Entscheidungsstichwort (Thema)
Überraschung der Beteiligten mit einer Tatsachenwürdigung
Orientierungssatz
Gemäß § 278 Abs 3 ZPO der über § 202 SGG im sozialgerichtlichen Verfahren entsprechend anzuwenden ist, darf das Gericht auf einen rechtlichen Gesichtspunkt, den eine Partei erkennbar übersehen oder für unerheblich gehalten hat, seine Entscheidung nur stützen, wenn es Gelegenheit zur Äußerung dazu gegeben hat.
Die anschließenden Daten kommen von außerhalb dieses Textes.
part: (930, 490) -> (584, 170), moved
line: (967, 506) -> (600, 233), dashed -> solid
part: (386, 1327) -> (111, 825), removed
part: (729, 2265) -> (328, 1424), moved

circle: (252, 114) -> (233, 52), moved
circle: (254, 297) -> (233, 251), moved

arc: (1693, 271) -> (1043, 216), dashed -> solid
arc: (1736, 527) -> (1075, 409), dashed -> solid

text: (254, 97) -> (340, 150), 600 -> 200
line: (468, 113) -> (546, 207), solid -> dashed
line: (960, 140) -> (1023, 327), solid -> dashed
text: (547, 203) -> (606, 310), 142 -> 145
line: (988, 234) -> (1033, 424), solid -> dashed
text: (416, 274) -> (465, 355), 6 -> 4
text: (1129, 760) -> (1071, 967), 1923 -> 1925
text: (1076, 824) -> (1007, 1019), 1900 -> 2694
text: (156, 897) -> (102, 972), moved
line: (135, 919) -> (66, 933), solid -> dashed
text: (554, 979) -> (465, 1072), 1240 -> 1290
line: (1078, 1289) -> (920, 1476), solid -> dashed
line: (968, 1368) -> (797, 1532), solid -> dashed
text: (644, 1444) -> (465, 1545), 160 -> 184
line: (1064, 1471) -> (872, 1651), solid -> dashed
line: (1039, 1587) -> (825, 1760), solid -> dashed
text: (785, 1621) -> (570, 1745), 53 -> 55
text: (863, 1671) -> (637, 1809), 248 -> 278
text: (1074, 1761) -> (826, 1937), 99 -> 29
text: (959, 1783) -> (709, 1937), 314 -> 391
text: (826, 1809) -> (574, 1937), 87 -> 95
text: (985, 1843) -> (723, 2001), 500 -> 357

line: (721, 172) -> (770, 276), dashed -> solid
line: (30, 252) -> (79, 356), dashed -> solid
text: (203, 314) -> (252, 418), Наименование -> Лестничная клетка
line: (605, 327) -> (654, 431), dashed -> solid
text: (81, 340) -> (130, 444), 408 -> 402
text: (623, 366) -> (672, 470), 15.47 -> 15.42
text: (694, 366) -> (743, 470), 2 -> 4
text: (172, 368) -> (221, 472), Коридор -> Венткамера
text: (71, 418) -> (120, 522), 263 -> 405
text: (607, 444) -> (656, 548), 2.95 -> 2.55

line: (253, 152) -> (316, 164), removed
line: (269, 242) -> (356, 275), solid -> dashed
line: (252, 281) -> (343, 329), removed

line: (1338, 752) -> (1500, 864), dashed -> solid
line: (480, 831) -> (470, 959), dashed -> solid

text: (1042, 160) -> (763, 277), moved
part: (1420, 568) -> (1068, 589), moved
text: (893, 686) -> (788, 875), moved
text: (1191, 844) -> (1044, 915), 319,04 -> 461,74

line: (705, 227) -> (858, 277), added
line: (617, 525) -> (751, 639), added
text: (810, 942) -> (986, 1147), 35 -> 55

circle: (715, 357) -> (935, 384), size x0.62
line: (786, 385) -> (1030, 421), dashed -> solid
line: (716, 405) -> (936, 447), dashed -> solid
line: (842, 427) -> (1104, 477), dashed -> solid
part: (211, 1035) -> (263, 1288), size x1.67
Rechtlicher Gesichtspunkt ist beim Anspruch auf Rente wegen Berufsunfähigkeit, welchen qualitativen Wert die bisherige Berufstätigkeit hat. § 278 Abs 3 ZPO soll verhindern, daß die Beteiligten durch eine Entscheidung überrascht würden, die auf einer Rechtsauffassung beruht, zu der Stellung zu nehmen die Beteiligten beim tatsächlichen Sach- und Streitstand keine Veranlassung gehabt haben. Ebenso stellt sicht die Rechtslage dar, wenn die Beteiligten mit einer Tatsachenwürdigung überrascht werden, für die bisher keine Hinweise vorhanden gewesen sind (vgl BSG vom 15.10.1986 - 5b RJ 24/86 = SozR 1500 § 62 Nr 20).
Normenkette
SGG §§ 62, 128 Abs 2, § 202; GG Art 103 Abs 1; ZPO § 278 Abs 3; RVO § 1246
Verfahrensgang
LSG Nordrhein-Westfalen (Entscheidung vom 28.06.1989; Aktenzeichen L 8 J 238/86) |
SG Dortmund (Entscheidung vom 28.10.1986; Aktenzeichen S 11 J 225/83) |
Tatbestand
Der im Jahre 1935 in Jugoslawien geborene Kläger begehrt Rente wegen Erwerbs- oder Berufsunfähigkeit. In seiner Heimat war er als qualifizierter Arbeiter anerkannt und als Maschinenschlosser beschäftigt. Im Juni 1967 bestand er vor einer entsprechenden Kommission die Prüfung als hochqualifizierter Arbeiter im Webereifach mit der Befähigung eines Webermeisters. Als solcher war er anschließend tätig. Von 1969 bis 1981 arbeitete der Kläger in der Bundesrepublik Deutschland bei verschiedenen Firmen als Schlosser. Den Rentenantrag des Klägers vom 21. März 1983 lehnte die Beklagte mit Bescheid vom 25. Juli 1983 ab.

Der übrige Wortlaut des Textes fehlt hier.